Work order:
Would you please print the data a second time, exactly as it stands?

Dataset excerpts:
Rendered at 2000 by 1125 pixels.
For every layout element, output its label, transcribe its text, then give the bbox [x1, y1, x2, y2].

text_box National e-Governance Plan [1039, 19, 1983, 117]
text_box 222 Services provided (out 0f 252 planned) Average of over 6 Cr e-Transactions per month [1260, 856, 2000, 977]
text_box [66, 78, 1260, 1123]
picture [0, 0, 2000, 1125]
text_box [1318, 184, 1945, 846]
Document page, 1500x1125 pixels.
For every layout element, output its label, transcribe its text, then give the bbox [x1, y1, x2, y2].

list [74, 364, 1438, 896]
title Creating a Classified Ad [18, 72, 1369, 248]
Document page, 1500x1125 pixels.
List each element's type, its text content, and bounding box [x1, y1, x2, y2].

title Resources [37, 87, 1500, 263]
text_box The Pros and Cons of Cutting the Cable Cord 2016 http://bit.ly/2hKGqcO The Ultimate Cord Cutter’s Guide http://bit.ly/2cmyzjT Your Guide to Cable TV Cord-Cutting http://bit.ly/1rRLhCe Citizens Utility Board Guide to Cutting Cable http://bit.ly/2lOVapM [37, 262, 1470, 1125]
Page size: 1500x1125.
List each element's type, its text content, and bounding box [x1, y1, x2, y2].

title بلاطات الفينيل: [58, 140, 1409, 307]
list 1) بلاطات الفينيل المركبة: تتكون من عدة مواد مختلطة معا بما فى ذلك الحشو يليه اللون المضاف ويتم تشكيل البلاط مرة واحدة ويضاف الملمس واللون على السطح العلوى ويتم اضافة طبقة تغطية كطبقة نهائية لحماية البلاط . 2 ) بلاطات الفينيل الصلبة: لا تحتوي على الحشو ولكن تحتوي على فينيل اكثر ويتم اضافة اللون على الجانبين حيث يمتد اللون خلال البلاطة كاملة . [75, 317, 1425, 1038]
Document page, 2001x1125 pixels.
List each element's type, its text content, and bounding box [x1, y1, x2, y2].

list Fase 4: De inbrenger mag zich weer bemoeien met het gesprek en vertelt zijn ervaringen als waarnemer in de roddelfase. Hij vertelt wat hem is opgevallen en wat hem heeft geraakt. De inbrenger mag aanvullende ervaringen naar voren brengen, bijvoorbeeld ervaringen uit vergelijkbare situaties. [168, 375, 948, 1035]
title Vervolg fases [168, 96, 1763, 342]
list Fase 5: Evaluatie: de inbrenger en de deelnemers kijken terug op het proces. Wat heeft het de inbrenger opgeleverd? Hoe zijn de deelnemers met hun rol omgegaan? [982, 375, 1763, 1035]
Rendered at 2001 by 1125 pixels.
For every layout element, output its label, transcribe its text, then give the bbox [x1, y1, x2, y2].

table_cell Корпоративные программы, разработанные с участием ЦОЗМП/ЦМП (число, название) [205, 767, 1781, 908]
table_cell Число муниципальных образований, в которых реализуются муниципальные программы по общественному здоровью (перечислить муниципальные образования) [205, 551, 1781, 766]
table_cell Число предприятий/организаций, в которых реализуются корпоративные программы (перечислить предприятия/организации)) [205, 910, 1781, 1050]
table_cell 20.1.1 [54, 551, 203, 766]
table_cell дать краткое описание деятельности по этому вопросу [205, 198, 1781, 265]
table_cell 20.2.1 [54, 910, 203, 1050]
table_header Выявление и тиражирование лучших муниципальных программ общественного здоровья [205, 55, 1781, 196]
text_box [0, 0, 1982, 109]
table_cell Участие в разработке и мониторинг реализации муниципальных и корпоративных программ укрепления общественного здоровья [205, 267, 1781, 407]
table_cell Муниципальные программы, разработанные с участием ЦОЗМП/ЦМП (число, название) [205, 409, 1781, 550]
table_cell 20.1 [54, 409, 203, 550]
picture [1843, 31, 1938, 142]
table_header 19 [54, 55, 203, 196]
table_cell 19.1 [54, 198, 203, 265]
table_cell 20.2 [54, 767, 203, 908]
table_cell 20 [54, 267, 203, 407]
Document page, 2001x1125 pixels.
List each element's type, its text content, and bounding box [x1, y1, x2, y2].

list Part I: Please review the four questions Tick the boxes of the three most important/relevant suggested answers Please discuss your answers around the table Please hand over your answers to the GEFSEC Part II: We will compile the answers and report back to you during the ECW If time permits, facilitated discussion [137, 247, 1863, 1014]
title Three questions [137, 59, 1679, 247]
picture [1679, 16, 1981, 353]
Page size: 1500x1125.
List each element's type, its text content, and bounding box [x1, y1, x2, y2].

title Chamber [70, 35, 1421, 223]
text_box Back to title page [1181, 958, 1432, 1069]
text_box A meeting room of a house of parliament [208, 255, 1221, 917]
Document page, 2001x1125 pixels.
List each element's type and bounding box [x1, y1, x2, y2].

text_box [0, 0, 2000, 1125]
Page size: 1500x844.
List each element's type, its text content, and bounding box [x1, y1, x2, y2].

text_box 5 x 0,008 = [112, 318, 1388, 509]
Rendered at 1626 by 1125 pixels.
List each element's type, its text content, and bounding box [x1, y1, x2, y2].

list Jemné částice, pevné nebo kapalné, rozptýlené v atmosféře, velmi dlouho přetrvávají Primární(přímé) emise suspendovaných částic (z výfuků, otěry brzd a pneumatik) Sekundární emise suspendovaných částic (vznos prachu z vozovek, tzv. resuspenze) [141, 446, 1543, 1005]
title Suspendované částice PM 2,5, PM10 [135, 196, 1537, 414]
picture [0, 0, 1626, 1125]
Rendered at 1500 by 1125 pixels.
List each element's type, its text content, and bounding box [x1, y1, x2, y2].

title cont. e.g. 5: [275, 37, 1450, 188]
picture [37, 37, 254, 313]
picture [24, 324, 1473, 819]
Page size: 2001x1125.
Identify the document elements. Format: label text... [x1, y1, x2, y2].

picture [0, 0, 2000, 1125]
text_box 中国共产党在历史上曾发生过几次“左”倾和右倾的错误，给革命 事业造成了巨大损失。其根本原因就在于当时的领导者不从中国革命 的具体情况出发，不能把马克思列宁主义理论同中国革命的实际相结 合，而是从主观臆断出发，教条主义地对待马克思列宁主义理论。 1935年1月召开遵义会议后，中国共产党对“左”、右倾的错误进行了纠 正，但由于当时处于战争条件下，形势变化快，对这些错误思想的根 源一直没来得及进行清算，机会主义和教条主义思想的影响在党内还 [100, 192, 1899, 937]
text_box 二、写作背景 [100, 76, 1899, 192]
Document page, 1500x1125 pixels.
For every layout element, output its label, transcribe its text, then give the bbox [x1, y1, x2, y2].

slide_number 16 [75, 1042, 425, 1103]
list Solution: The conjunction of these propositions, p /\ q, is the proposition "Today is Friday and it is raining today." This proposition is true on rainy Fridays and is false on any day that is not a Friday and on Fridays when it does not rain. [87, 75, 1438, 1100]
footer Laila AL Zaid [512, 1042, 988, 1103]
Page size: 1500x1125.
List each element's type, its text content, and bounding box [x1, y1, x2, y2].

Response box:
Rendered at 2000 by 1125 pixels.
For every layout element, output its label, transcribe its text, then give the bbox [x1, y1, x2, y2].

text_box National e-Governance Plan [1039, 19, 1983, 117]
text_box 222 Services provided (out 0f 252 planned) Average of over 6 Cr e-Transactions per month [1260, 856, 2000, 977]
text_box [66, 78, 1260, 1123]
picture [0, 0, 2000, 1125]
text_box [1318, 184, 1945, 846]
Document page, 1500x1125 pixels.
For every layout element, output its label, transcribe its text, then give the bbox [x1, y1, x2, y2].

list [74, 364, 1438, 896]
title Creating a Classified Ad [18, 72, 1369, 248]
Document page, 1500x1125 pixels.
List each element's type, its text content, and bounding box [x1, y1, x2, y2].

title Resources [37, 87, 1500, 263]
text_box The Pros and Cons of Cutting the Cable Cord 2016 http://bit.ly/2hKGqcO The Ultimate Cord Cutter’s Guide http://bit.ly/2cmyzjT Your Guide to Cable TV Cord-Cutting http://bit.ly/1rRLhCe Citizens Utility Board Guide to Cutting Cable http://bit.ly/2lOVapM [37, 262, 1470, 1125]
Page size: 1500x1125.
List each element's type, its text content, and bounding box [x1, y1, x2, y2].

title بلاطات الفينيل: [58, 140, 1409, 307]
list 1) بلاطات الفينيل المركبة: تتكون من عدة مواد مختلطة معا بما فى ذلك الحشو يليه اللون المضاف ويتم تشكيل البلاط مرة واحدة ويضاف الملمس واللون على السطح العلوى ويتم اضافة طبقة تغطية كطبقة نهائية لحماية البلاط . 2 ) بلاطات الفينيل الصلبة: لا تحتوي على الحشو ولكن تحتوي على فينيل اكثر ويتم اضافة اللون على الجانبين حيث يمتد اللون خلال البلاطة كاملة . [75, 317, 1425, 1038]
Document page, 2001x1125 pixels.
List each element's type, its text content, and bounding box [x1, y1, x2, y2].

list Fase 4: De inbrenger mag zich weer bemoeien met het gesprek en vertelt zijn ervaringen als waarnemer in de roddelfase. Hij vertelt wat hem is opgevallen en wat hem heeft geraakt. De inbrenger mag aanvullende ervaringen naar voren brengen, bijvoorbeeld ervaringen uit vergelijkbare situaties. [168, 375, 948, 1035]
title Vervolg fases [168, 96, 1763, 342]
list Fase 5: Evaluatie: de inbrenger en de deelnemers kijken terug op het proces. Wat heeft het de inbrenger opgeleverd? Hoe zijn de deelnemers met hun rol omgegaan? [982, 375, 1763, 1035]
Rendered at 2001 by 1125 pixels.
For every layout element, output its label, transcribe its text, then give the bbox [x1, y1, x2, y2].

table_cell Корпоративные программы, разработанные с участием ЦОЗМП/ЦМП (число, название) [205, 767, 1781, 908]
table_cell Число муниципальных образований, в которых реализуются муниципальные программы по общественному здоровью (перечислить муниципальные образования) [205, 551, 1781, 766]
table_cell Число предприятий/организаций, в которых реализуются корпоративные программы (перечислить предприятия/организации)) [205, 910, 1781, 1050]
table_cell 20.1.1 [54, 551, 203, 766]
table_cell дать краткое описание деятельности по этому вопросу [205, 198, 1781, 265]
table_cell 20.2.1 [54, 910, 203, 1050]
table_header Выявление и тиражирование лучших муниципальных программ общественного здоровья [205, 55, 1781, 196]
text_box [0, 0, 1982, 109]
table_cell Участие в разработке и мониторинг реализации муниципальных и корпоративных программ укрепления общественного здоровья [205, 267, 1781, 407]
table_cell Муниципальные программы, разработанные с участием ЦОЗМП/ЦМП (число, название) [205, 409, 1781, 550]
table_cell 20.1 [54, 409, 203, 550]
picture [1843, 31, 1938, 142]
table_header 19 [54, 55, 203, 196]
table_cell 19.1 [54, 198, 203, 265]
table_cell 20.2 [54, 767, 203, 908]
table_cell 20 [54, 267, 203, 407]
Document page, 2001x1125 pixels.
List each element's type, its text content, and bounding box [x1, y1, x2, y2].

list Part I: Please review the four questions Tick the boxes of the three most important/relevant suggested answers Please discuss your answers around the table Please hand over your answers to the GEFSEC Part II: We will compile the answers and report back to you during the ECW If time permits, facilitated discussion [137, 247, 1863, 1014]
title Three questions [137, 59, 1679, 247]
picture [1679, 16, 1981, 353]
Page size: 1500x1125.
List each element's type, its text content, and bounding box [x1, y1, x2, y2].

title Chamber [70, 35, 1421, 223]
text_box Back to title page [1181, 958, 1432, 1069]
text_box A meeting room of a house of parliament [208, 255, 1221, 917]
Document page, 2001x1125 pixels.
List each element's type and bounding box [x1, y1, x2, y2].

text_box [0, 0, 2000, 1125]
Page size: 1500x844.
List each element's type, its text content, and bounding box [x1, y1, x2, y2].

text_box 5 x 0,008 = [112, 318, 1388, 509]
Rendered at 1626 by 1125 pixels.
List each element's type, its text content, and bounding box [x1, y1, x2, y2].

list Jemné částice, pevné nebo kapalné, rozptýlené v atmosféře, velmi dlouho přetrvávají Primární(přímé) emise suspendovaných částic (z výfuků, otěry brzd a pneumatik) Sekundární emise suspendovaných částic (vznos prachu z vozovek, tzv. resuspenze) [141, 446, 1543, 1005]
title Suspendované částice PM 2,5, PM10 [135, 196, 1537, 414]
picture [0, 0, 1626, 1125]
Rendered at 1500 by 1125 pixels.
List each element's type, its text content, and bounding box [x1, y1, x2, y2].

title cont. e.g. 5: [275, 37, 1450, 188]
picture [37, 37, 254, 313]
picture [24, 324, 1473, 819]
Page size: 2001x1125.
Identify the document elements. Format: label text... [x1, y1, x2, y2].

picture [0, 0, 2000, 1125]
text_box 中国共产党在历史上曾发生过几次“左”倾和右倾的错误，给革命 事业造成了巨大损失。其根本原因就在于当时的领导者不从中国革命 的具体情况出发，不能把马克思列宁主义理论同中国革命的实际相结 合，而是从主观臆断出发，教条主义地对待马克思列宁主义理论。 1935年1月召开遵义会议后，中国共产党对“左”、右倾的错误进行了纠 正，但由于当时处于战争条件下，形势变化快，对这些错误思想的根 源一直没来得及进行清算，机会主义和教条主义思想的影响在党内还 [100, 192, 1899, 937]
text_box 二、写作背景 [100, 76, 1899, 192]
Document page, 1500x1125 pixels.
For every layout element, output its label, transcribe its text, then give the bbox [x1, y1, x2, y2].

slide_number 16 [75, 1042, 425, 1103]
list Solution: The conjunction of these propositions, p /\ q, is the proposition "Today is Friday and it is raining today." This proposition is true on rainy Fridays and is false on any day that is not a Friday and on Fridays when it does not rain. [87, 75, 1438, 1100]
footer Laila AL Zaid [512, 1042, 988, 1103]
Page size: 1500x1125.
List each element's type, its text content, and bounding box [x1, y1, x2, y2].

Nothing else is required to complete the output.